I was about to say something when the scream came. Mother stood there and let out the worst scream I have ever heard in my life! Dad shouted from the bottom of the stairs and ran up them in time to see me stand up, still with an erection dripping of come, trying to think of something to say.
"Filth! Filthy pigs, disgusting pigs! Get that slut out of my house… sucking your thing… filthy degenerate pig!" Mother was shaking. Dad didn't know what the hell to do or say. I wanted to shout back, but I thought of Rhoda first, and slammed the door in Mother's face and locked it. She stood out there beating on it for a few minutes, calling us all kinds of names, but Dad finally got her away. I think he dragged her down the hall, the one time in all the years I had been alive that he finally exerted some force over her!
Rhoda broke into tears, and I held her – she was confused. But we talked, and I told her about my mother and how difficult life was with her, I was determined that she would not ruin my relationship with Rhoda, and although it was my fault for leaving the door open and all, I was glad I did it because it put me in a position of having to be truthful.
I told Rhoda I was moving out of my parents' house, I told her I was exclusively oral. I told her what my parents were really like. I told her about them fucking obscenely on the living room floor. I told her I loved her and wanted us to have a chance together.
And we walked out of that house, together, past Mother and Dad. We told them we were in love and that we liked sex and would share all kinds of it. Mother screamed, "Not in my house!" again and we assured her she was right, never again in her damn house!
"I rented an apartment three days ago. Rhoda is going to live with me and maybe, after the influence of my mother wears off, we'll even be able to fuck regularly."
Carey is a typical paranoid character. His only hope for recovery depends on his ability to relinquish his identification with his aggressive mother and come to terms with this aggression he has assimilated from her which, as part of him, he projects upon others.
Now that Carey has left home, and his overprotective mother, he has a better chance of being free psychically, however, he takes his parental situation along with him in his unconscious. Because of the intensity and prolonged quality of his relationship with his mother, Carey now has characteristics – paranoia, sadism, cannibalism – which could even develop into real criminal manifestations in his later life.
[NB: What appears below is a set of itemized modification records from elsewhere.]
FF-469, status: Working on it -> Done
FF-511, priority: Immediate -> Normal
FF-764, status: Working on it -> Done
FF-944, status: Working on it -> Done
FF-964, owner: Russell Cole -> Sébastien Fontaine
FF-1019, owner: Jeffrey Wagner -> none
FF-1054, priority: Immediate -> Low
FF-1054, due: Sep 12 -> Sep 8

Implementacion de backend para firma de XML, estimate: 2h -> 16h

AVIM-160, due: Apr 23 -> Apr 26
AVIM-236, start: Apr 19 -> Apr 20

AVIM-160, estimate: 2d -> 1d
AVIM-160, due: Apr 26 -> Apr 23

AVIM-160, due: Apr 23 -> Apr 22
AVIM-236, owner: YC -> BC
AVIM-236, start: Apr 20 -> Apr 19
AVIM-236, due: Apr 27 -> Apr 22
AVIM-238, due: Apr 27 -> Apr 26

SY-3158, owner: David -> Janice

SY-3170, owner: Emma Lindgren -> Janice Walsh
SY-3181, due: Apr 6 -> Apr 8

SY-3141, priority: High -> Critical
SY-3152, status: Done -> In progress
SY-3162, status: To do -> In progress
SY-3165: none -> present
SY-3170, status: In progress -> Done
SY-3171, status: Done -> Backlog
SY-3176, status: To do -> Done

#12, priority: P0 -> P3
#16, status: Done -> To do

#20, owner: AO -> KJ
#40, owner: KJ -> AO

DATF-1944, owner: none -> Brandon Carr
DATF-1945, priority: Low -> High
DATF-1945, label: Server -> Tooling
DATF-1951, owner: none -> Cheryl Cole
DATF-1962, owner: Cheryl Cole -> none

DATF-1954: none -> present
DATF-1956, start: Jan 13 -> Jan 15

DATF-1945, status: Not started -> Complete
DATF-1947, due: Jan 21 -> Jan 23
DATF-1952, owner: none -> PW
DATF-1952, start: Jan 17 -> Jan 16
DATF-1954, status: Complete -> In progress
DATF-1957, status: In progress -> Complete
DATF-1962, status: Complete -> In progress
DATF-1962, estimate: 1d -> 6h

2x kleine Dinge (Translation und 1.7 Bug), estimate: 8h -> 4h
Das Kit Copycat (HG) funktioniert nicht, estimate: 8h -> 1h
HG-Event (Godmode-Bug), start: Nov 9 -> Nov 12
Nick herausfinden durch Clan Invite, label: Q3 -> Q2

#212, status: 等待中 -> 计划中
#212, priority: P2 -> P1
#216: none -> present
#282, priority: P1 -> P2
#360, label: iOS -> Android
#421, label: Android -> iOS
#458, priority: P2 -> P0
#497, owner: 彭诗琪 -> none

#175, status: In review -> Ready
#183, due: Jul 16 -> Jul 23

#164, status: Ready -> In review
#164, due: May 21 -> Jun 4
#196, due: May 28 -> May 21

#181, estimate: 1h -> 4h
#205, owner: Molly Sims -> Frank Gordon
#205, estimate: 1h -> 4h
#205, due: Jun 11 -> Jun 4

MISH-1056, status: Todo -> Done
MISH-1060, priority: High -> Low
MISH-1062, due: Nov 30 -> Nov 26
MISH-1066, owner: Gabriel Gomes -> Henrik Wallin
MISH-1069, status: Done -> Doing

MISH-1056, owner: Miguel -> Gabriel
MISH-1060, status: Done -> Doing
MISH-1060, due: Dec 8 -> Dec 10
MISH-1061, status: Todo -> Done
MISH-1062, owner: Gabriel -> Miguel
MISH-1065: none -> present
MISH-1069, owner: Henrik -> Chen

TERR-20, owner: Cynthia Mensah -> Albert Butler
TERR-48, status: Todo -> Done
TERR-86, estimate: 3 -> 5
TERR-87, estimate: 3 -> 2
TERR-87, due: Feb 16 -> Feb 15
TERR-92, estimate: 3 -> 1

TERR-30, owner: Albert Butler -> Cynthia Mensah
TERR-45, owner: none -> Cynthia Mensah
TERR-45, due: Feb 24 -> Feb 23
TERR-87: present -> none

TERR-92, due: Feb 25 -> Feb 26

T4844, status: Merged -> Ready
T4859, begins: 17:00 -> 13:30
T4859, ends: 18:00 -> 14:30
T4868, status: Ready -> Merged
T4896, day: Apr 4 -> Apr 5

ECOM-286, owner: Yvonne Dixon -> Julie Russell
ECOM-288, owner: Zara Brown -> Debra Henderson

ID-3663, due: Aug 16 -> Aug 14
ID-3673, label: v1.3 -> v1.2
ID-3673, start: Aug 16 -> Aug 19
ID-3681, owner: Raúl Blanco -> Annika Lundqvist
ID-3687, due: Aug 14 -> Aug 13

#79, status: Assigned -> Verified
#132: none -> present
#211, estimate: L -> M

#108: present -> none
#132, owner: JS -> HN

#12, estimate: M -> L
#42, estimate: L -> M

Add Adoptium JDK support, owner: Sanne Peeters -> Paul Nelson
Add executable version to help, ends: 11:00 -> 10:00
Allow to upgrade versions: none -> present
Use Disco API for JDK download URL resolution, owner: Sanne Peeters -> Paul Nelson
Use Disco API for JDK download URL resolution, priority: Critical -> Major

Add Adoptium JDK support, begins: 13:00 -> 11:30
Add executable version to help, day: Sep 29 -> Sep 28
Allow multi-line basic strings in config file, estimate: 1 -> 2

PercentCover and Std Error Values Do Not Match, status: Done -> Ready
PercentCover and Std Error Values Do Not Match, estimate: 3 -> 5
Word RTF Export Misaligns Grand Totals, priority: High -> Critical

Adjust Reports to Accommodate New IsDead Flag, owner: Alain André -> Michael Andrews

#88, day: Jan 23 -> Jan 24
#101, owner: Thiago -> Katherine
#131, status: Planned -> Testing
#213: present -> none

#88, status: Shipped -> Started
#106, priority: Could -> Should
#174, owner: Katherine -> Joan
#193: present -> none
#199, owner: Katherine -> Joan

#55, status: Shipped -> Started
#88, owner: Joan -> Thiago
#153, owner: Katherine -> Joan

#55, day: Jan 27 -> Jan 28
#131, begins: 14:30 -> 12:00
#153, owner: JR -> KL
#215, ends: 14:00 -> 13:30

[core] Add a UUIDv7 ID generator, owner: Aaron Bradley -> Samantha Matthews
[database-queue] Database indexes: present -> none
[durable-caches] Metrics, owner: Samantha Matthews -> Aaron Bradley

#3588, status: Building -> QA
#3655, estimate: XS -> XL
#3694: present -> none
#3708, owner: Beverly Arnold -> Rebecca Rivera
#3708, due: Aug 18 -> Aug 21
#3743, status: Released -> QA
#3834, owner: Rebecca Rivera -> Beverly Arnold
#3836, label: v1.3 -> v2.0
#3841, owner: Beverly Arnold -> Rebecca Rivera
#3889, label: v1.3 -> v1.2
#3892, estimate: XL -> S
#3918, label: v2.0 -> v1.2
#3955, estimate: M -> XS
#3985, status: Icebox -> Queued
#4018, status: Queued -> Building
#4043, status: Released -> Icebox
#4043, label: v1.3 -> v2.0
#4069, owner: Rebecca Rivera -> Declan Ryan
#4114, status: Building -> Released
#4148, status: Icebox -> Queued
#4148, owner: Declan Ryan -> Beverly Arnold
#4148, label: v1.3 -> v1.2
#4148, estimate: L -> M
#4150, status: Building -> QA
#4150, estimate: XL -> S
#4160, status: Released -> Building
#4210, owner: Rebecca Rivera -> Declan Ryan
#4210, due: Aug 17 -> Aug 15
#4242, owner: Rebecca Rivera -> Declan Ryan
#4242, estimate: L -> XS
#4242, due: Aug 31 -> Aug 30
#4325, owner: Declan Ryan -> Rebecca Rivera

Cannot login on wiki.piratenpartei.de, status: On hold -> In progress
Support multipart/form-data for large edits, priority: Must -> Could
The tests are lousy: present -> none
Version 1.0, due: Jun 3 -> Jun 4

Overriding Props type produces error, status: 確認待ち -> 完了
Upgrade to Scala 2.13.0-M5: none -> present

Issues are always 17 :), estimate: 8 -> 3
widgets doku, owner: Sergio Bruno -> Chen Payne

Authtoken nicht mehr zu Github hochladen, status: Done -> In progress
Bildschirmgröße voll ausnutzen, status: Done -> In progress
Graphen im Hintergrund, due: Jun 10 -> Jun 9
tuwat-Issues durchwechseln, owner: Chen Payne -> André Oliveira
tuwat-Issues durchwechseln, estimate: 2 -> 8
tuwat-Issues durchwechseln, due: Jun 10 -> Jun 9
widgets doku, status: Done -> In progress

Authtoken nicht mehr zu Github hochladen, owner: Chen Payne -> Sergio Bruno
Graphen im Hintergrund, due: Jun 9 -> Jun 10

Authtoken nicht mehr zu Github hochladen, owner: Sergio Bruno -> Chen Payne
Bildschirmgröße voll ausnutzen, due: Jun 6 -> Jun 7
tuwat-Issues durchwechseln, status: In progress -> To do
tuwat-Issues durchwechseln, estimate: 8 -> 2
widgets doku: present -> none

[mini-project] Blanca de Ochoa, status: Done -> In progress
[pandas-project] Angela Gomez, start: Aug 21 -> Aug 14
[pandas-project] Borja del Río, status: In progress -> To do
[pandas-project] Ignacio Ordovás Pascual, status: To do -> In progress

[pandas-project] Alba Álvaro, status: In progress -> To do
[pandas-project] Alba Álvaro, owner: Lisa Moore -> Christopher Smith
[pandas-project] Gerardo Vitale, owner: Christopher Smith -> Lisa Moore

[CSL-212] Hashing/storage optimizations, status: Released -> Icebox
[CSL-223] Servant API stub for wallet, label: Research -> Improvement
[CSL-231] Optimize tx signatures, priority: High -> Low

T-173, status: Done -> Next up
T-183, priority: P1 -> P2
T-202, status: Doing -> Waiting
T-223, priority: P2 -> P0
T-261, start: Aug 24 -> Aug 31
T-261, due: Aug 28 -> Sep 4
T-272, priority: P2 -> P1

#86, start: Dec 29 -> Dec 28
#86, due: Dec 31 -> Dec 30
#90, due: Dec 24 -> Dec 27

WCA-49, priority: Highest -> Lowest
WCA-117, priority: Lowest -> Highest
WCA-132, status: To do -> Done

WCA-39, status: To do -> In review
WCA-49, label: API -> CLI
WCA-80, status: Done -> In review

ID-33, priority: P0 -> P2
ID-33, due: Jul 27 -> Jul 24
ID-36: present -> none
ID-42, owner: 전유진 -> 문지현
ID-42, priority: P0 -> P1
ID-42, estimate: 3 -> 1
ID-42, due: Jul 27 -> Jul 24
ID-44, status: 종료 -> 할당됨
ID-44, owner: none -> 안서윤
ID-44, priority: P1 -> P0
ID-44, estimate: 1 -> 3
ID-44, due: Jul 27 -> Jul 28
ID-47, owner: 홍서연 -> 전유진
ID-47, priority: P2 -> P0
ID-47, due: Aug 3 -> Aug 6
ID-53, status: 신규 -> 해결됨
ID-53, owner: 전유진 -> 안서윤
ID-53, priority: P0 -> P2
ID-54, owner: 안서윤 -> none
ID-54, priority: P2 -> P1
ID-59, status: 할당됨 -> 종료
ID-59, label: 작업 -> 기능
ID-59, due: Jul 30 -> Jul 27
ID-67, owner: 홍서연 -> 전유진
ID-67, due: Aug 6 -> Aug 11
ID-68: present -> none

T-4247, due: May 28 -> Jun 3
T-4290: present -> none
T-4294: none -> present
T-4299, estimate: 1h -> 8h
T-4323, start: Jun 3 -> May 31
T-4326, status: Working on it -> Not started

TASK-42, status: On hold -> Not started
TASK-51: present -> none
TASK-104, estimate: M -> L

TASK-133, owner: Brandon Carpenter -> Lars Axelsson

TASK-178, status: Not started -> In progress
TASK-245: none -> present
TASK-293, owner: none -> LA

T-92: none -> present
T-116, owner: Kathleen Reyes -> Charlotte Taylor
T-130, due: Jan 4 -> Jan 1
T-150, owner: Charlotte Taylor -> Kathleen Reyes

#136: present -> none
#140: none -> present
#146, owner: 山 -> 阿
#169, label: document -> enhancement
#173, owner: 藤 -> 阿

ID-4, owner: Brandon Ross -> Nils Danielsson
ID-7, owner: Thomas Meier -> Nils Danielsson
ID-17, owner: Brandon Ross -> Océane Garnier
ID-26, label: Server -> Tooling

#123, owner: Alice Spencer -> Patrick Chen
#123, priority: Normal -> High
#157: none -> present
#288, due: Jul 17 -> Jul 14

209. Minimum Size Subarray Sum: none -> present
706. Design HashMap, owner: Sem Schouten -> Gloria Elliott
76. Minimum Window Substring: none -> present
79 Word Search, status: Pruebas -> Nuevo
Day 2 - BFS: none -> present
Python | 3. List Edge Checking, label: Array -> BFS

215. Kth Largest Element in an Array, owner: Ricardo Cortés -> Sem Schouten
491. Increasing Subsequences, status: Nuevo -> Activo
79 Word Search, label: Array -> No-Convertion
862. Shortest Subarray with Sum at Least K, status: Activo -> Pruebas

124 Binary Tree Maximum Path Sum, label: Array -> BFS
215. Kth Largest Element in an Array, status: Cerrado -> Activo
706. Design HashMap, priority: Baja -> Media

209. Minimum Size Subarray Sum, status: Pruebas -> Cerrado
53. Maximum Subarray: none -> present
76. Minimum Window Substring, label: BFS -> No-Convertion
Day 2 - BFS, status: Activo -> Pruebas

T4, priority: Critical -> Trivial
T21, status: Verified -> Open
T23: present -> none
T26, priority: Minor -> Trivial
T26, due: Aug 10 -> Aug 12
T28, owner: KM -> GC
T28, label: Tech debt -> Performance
As severe as Carey's case seems to be, it is not an unusual development. His Jewish upbringing so characteristic of a middle-class American life dominated by a father whose role in life has been restricted to providing, and a mother who tries to find meaning in life through an overpossessive attitude toward her children, created Carey's situation and many others of similar character, fixated at one level of sexual development or another. Carey is not so much typically a Jewish son as he is typically an American boy.
CONCLUSION
Examining the present set of narratives gathered together under a single theme – oralism – one cannot fail to be impressed with the wide-ranging changes in attitude that have led to the current sexual revolution among young people. The general acceptance of oralism and other extra vaginal (or non-genital-to-genital) means of attaining sexual satisfaction has been attested to by the current popularity of marriage manuals and other sources of sex education in which these practices are rather prominently featured.
These changes, bolstered thus by the proliferation of sex education manuals and other educational aids, have led to what many consider a complete reversal of sexual attitudes, as Albert Ellis observes in the Encyclopedia of Sexual Behavior:
As we enter the closing phases of the twentieth century, a curious semireversal of the Eastern and Western attitudes toward coitus seems to be taking place. At least, among the highly educated, intelligent, and widely read classes of English-speaking society, an unusually liberal attitude toward extravaginal coital relations has been and is still spreading: so that it may be confidently predicted that by the close of the present century an individual in these classes will be considered neurotically inhibited and to some degree sexually deviated if he does not at times spontaneously and joyously engage in all forms of heterosexual coitus, vaginal as well as nonvaginal.
The objective observer may well wonder what the future holds if this prediction becomes even partially true. How will the eyes of the future look back upon our era of widespread sexual neurosis and psychological conflict? What will they think of the masses of pilgrims wending their way to the offices of psychiatrists and psychologists all over the country? Will even such narratives as the foregoing seem exceptional in their fascination with oral sex? Note that even to Ellis the criterion for sexual health seems to be the exclusivity of nonexclusivity of sexual interest.
It may be then, that there is a gradual relaxation of the more neurotic forms of sexual vigilance working its way through our society and the societies of the Western world in general. It was not so long ago, in Victorian England, that the mention of such parts of the body as the arm or the leg brought shocked amazement at a mixed gathering. The taboos of that period have been relaxed to a substantial degree in the present day. It should not take much imagination to postulate the further alteration of ingrained sexual taboos as the world moves on.
However, even with the relaxation of sexual prejudice and the improvement of scientific and psychological techniques for the investigation of human sexual behavior, it cannot be assumed that topics such as oral sex will be accepted quickly and without reservation throughout the general public. As always, the advancement of knowledge will proceed in slow, steady steps.